Riesenerfolg mit Minimalismus
Die BMW R nineT Pure ist ein aufs Nötigste reduziertes Nostalgie-M otorrad. Weitere Versionen sind zu erwarten.
Vor vier Jahren überraschte BMW die Motorradwelt mit einem nostalgischen Naked Bike und machte sich damit zum 90. Geburtstag selbst das schönste Geschenk. Der minimalistische RetroRoadster BMW R nineT entpuppte sich sofort als Riesenerfolg. Und als Trendsetter, denn das klassische Bike gehört heute zu den absoluten Bestsellern der deutschen Zulassungsstatistik.
Mittlerweile hat BMW unter dem Label Heritage (Erbe) vier Ableger der R nineT (15 200 Euro) nachgeschoben, bis hinunter zur neuen, besonders puristischen und relativ erschwinglichen R nineT Pure für 12 300 Euro. Die entpuppt sich im Test zwar als durchaus einfach, aber vor allem ist sie einfach gut.
Kein Schielen auf eine Ganganzeige oder den Benzinstand, sondern Schalten nach Gehör und Gefühl sowie Tanken, wenn ein simples Lämpchen aufleuchtet.
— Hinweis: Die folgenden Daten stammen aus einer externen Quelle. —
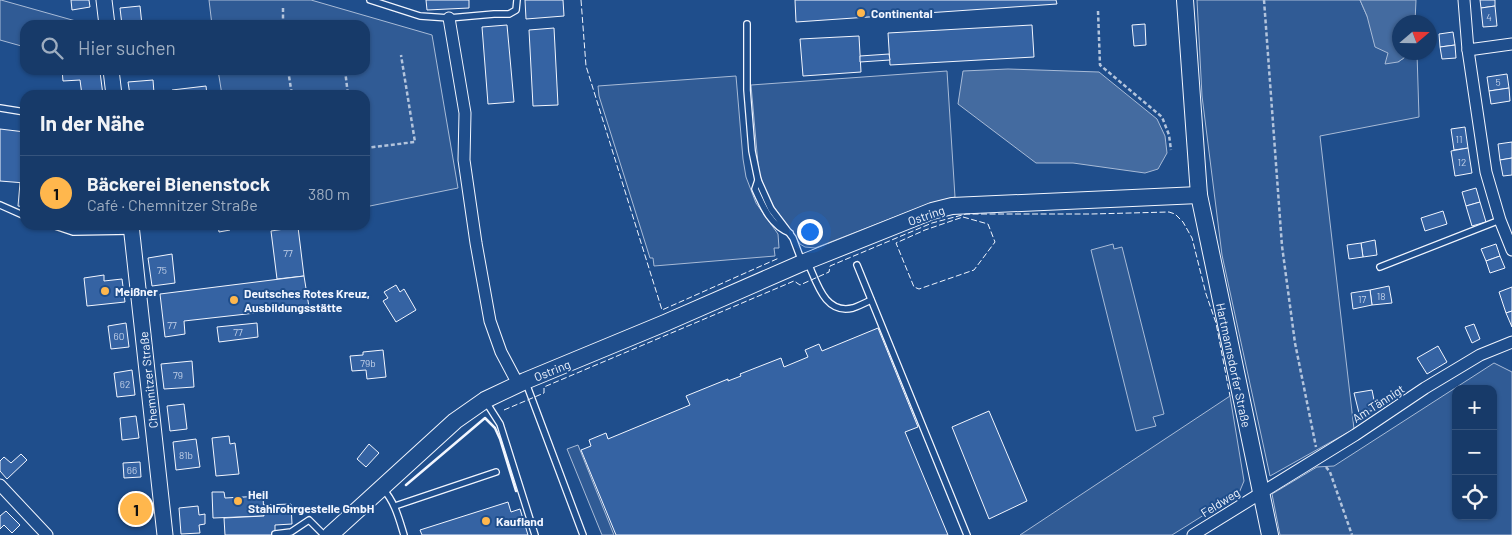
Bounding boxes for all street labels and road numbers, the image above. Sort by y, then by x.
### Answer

Nach diesem puristischen Strickmuster hat BMW 2014 mit der R nineT das Biken aufs Wesentliche reduziert.
Noch minimalistischer ist jetzt der neue Ableger BMW R nineT Pure, der seinem Namen voll gerecht wird. Das deutlich teurere Original namens R nineT glänzt mit hochwertigen Fahrwerkskomponenten und einem Alutank mit handgebürsteten Flanken. Die R nineT Pure dagegen ist für 1900 Euro weniger zu haben, weil einfachere Zutaten und ein Stahltank genügen. Sie macht das offenbar so reizvolle Phänomen R nineT einigermaßen erschwinglich.
Und unser Test zeigt: Die R nineT Pure verlangt ihrem Besitzer dafür keine schmerzlichen Zugeständnisse ab. Ausnahme sind die Rückspiegel. Sie stammen aus dem BMW-Regal und zeigen auch auf einer deutlich günstigeren F 700 GS, was hinter dem Bike passiert. Sie passen aber so gar nicht zur insgesamt gelungenen Retro-Optik der R nineT Pure mit dem klassischen stählernen Rundscheinwerfer oder vielen liebevoll gefertigten Aluteilen etwa an der Lenkerbrücke. Doch das Spiegel-Problem lässt sich leicht lösen. Solche Retro-Bikes schreien ohnehin förmlich danach, dass man an ihnen herumschraubt und sie individualisiert, auf Neudeutsch Customizing genannt. Da halten der BMW-Händler und der Zubehör-Handel reichlich Möglichkeiten bereit. Die runden Rückspiegel der Schwestermodelle R nineT Scrambler und Urban G/S würden auch der Pure weitaus besser stehen.
Einfach gut klingt der Auspuff der R nineT Pure. Schon im Serientrimm knattert und grummelt der Boxer damit nach Herzenslust. Dahinter stecken eine elektronisch gesteuerte Abgasklappe und der österreichische Klangtüftler Remus. Die Pure ist aber nicht nur ein Ohrenschmaus, sondern auch ein erstaunlicher Hingucker. Gerade ihr charakteristisches Grau, das eigentlich an eine Grundierung erinnert, passt hervorragend zum Gesamtbild des Roadsters. Der Ton heißt „Catalanograu“und ist das farbliche Unikat für die Pure.
Dass die BMW-Entwickler beim Projekt Pure an Fahrwerkskomponenten gespart haben, wird der Normalo-Biker auf öffentlichen Straßen kaum bemerken. Das teurere Vorbild R nineT hebt sich vor allem durch die edle, goldene Gabel von der Pure ab, die mit einer einfacheren schwarzen Gabel daherkommt. Man sitzt zwar nur fünf Millimeter höher als auf der besonders flachen R nineT, dennoch fühlt sich die Pure deutlich bequemer an. Das wird lediglich durch die schmale, flache und nicht gerade weiche Sitzbank etwas eingeschränkt.
Der drehmomentstarke 1,2-Liter-Boxer, der mit Luft und Öl gekühlt locker die gesetzlichen Abgas-Hürden nimmt, treibt die BMW R nineT Pure souverän an – und ebenso alle weiteren vier R nineTVersionen: die erste R nineT von 2013 sowie die R nineT Scrambler, Racer, Pure und Urban G/S. Fünf Mitglieder gehören derzeit zu BMWs erfolgreicher Heritage-Familie. Der Erfolg aller Varianten lässt weitere Motorräder dieser Art erwarten.